Page layout parsing data
● ● ● ●

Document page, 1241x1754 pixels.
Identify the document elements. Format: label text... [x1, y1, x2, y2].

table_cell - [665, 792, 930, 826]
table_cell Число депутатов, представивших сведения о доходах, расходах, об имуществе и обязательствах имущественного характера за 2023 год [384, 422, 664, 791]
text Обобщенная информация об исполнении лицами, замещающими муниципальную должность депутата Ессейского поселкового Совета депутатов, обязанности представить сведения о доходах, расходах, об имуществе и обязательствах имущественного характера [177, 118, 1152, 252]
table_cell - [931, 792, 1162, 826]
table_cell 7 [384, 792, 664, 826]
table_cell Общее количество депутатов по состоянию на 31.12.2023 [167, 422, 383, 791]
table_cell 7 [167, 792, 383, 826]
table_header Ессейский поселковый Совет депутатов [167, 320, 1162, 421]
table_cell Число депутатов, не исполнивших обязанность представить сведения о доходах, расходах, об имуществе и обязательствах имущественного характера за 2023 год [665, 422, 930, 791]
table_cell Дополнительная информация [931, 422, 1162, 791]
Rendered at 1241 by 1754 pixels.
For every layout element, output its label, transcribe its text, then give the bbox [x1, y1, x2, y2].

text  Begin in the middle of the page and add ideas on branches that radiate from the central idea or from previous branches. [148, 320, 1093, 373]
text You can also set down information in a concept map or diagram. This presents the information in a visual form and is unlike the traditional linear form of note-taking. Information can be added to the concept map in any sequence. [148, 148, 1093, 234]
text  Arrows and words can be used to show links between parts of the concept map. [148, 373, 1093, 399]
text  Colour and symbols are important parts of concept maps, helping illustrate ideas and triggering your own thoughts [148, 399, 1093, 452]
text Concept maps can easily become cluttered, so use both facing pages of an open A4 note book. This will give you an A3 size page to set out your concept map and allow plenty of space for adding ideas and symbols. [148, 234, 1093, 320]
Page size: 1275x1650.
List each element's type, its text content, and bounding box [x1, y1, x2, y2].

● ● ● ●

■ ACTIVITY
Working from the entries above, return all lines that contain "pixels".

■ RESULT FOR THIS TASK
Document page, 1241x1754 pixels.
Rendered at 1241 by 1754 pixels.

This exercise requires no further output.